Planetary scientists calculated that there are hundreds of billions of Earth-like planets in our galaxy which might support life, by applying a 200 year old idea to the thousands of exo-planets discovered by the Kepler space telescope.
The new research, led by PhD student Tim Bovaird and Associate Professor Charley Lineweaver from The Australian National University (ANU), made the finding by applying a 200-year-old idea to the thousands of exo-planets discovered by the Kepler space telescope.
They found the standard star has about two planets in the so-called Goldilocks zone, the distance from the star where liquid water, crucial for life, can exist.
"The ingredients for life are plentiful, and we now know that habitable environments are plentiful," said Associate Professor Lineweaver, from the ANU Research School of Astronomy and Astrophysics and the Research School of Earth Sciences.
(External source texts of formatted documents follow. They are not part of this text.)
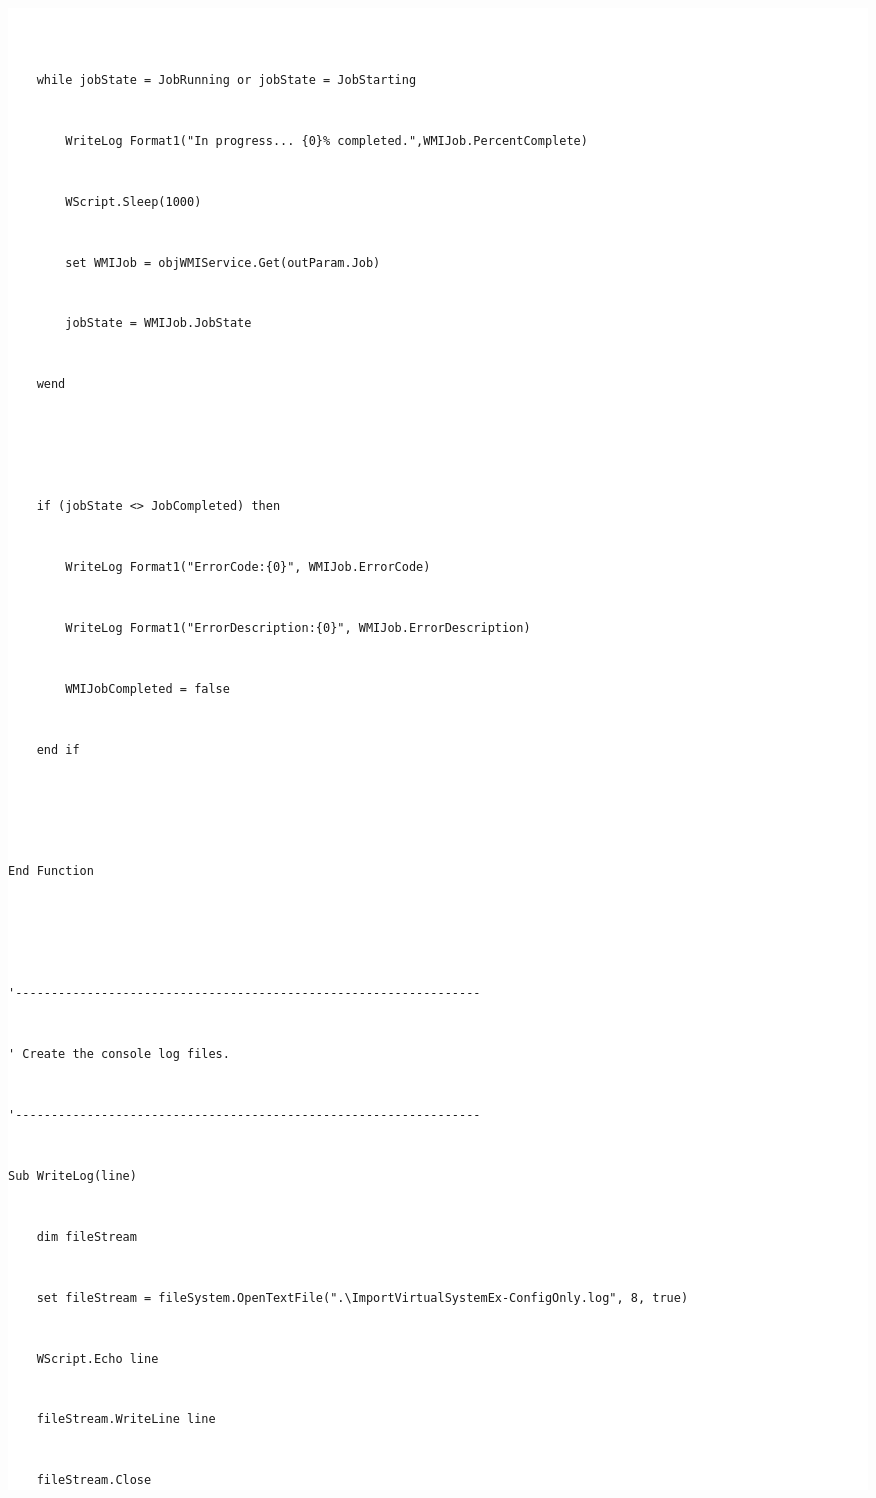     
     
    
    
        while jobState = JobRunning or jobState = JobStarting
    
    
            WriteLog Format1("In progress... {0}% completed.",WMIJob.PercentComplete)
    
    
            WScript.Sleep(1000)
    
    
            set WMIJob = objWMIService.Get(outParam.Job)
    
    
            jobState = WMIJob.JobState
    
    
        wend
    
    
     
    
    
        if (jobState <> JobCompleted) then
    
    
            WriteLog Format1("ErrorCode:{0}", WMIJob.ErrorCode)
    
    
            WriteLog Format1("ErrorDescription:{0}", WMIJob.ErrorDescription)
    
    
            WMIJobCompleted = false
    
    
        end if
    
    
     
    
    
    End Function
    
    
     
    
    
    '-----------------------------------------------------------------
    
    
    ' Create the console log files.
    
    
    '-----------------------------------------------------------------
    
    
    Sub WriteLog(line)
    
    
        dim fileStream
    
    
        set fileStream = fileSystem.OpenTextFile(".\ImportVirtualSystemEx-ConfigOnly.log", 8, true)
    
    
        WScript.Echo line
    
    
        fileStream.WriteLine line
    
    
        fileStream.Close
    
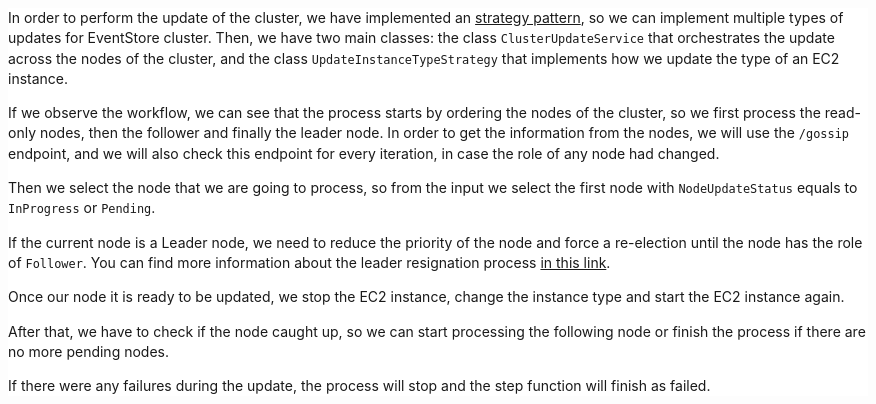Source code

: In order to perform the update of the cluster, we have implemented an [strategy pattern](https://en.wikipedia.org/wiki/Strategy_pattern), so we can implement multiple types of updates for EventStore cluster. Then, we have two main classes: the class `ClusterUpdateService` that orchestrates the update across the nodes of the cluster, and the class `UpdateInstanceTypeStrategy` that implements how we update the type of an EC2 instance.

If we observe the workflow, we can see that the process starts by ordering the nodes of the cluster, so we first process the read-only nodes, then the follower and finally the leader node. In order to get the information from the nodes, we will use the `/gossip` endpoint, and we will also check this endpoint for every iteration, in case the role of any node had changed.

Then we select the node that we are going to process, so from the input we select the first node with `NodeUpdateStatus` equals to `InProgress` or `Pending`.

If the current node is a Leader node, we need to reduce the priority of the node and force a re-election until the node has the role of `Follower`. You can find more information about the leader resignation process [in this link](https://www.eventstore.com/blog/event-store-20.6.0-release).

Once our node it is ready to be updated, we stop the EC2 instance, change the instance type and start the EC2 instance again.

After that, we have to check if the node caught up, so we can start processing the following node or finish the process if there are no more pending nodes.

If there were any failures during the update, the process will stop and the step function will finish as failed.
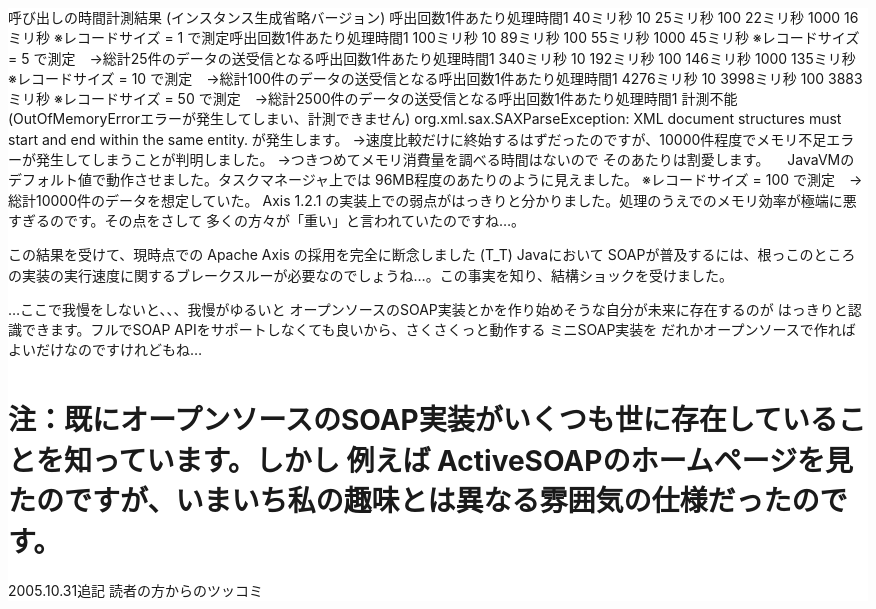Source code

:       

呼び出しの時間計測結果 (インスタンス生成省略バージョン)
呼出回数1件あたり処理時間1
40ミリ秒
10
25ミリ秒
100
22ミリ秒
1000
16ミリ秒
※レコードサイズ = 1 で測定呼出回数1件あたり処理時間1
100ミリ秒
10
89ミリ秒
100
55ミリ秒
1000
45ミリ秒
※レコードサイズ = 5 で測定　→総計25件のデータの送受信となる呼出回数1件あたり処理時間1
340ミリ秒
10
192ミリ秒
100
146ミリ秒
1000
135ミリ秒
※レコードサイズ = 10 で測定　→総計100件のデータの送受信となる呼出回数1件あたり処理時間1
4276ミリ秒
10
3998ミリ秒
100
3883ミリ秒
※レコードサイズ = 50 で測定　→総計2500件のデータの送受信となる呼出回数1件あたり処理時間1
計測不能 (OutOfMemoryErrorエラーが発生してしまい、計測できません)
      org.xml.sax.SAXParseException: XML document structures must start and end
      within the same entity. が発生します。
      →速度比較だけに終始するはずだったのですが、10000件程度でメモリ不足エラーが発生してしまうことが判明しました。
      →つきつめてメモリ消費量を調べる時間はないので そのあたりは割愛します。
      　JavaVMのデフォルト値で動作させました。タスクマネージャ上では 96MB程度のあたりのように見えました。
※レコードサイズ = 100 で測定　→総計10000件のデータを想定していた。
Axis 1.2.1 の実装上での弱点がはっきりと分かりました。処理のうえでのメモリ効率が極端に悪すぎるのです。その点をさして 多くの方々が「重い」と言われていたのですね…。

この結果を受けて、現時点での Apache Axis の採用を完全に断念しました (T_T)
Javaにおいて SOAPが普及するには、根っこのところの実装の実行速度に関するブレークスルーが必要なのでしょうね…。この事実を知り、結構ショックを受けました。

…ここで我慢をしないと、、、我慢がゆるいと オープンソースのSOAP実装とかを作り始めそうな自分が未来に存在するのが はっきりと認識できます。フルでSOAP
APIをサポートしなくても良いから、さくさくっと動作する ミニSOAP実装を だれかオープンソースで作ればよいだけなのですけれどもね…
# 注：既にオープンソースのSOAP実装がいくつも世に存在していることを知っています。しかし 例えば ActiveSOAPのホームページを見たのですが、いまいち私の趣味とは異なる雰囲気の仕様だったのです。

2005.10.31追記 読者の方からのツッコミ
"However, the universe is not teeming with aliens with human-like intelligence that can build radio telescopes and space ships. Otherwise we would have seen or heard from them.
"It could be that there is some other bottleneck for the emergence of life that we haven't worked out yet. Or intelligent civilisations evolve, but then self-destruct."
The Kepler space telescope is biased towards seeing planets very close to their stars, that are too hot for liquid water, but the team extrapolated from Kepler's results using the theory that was used to predict the existence of Uranus.
"We used the Titius-Bode relation and Kepler data to predict the positions of planets that Kepler is unable to see," Associate Professor Lineweaver said.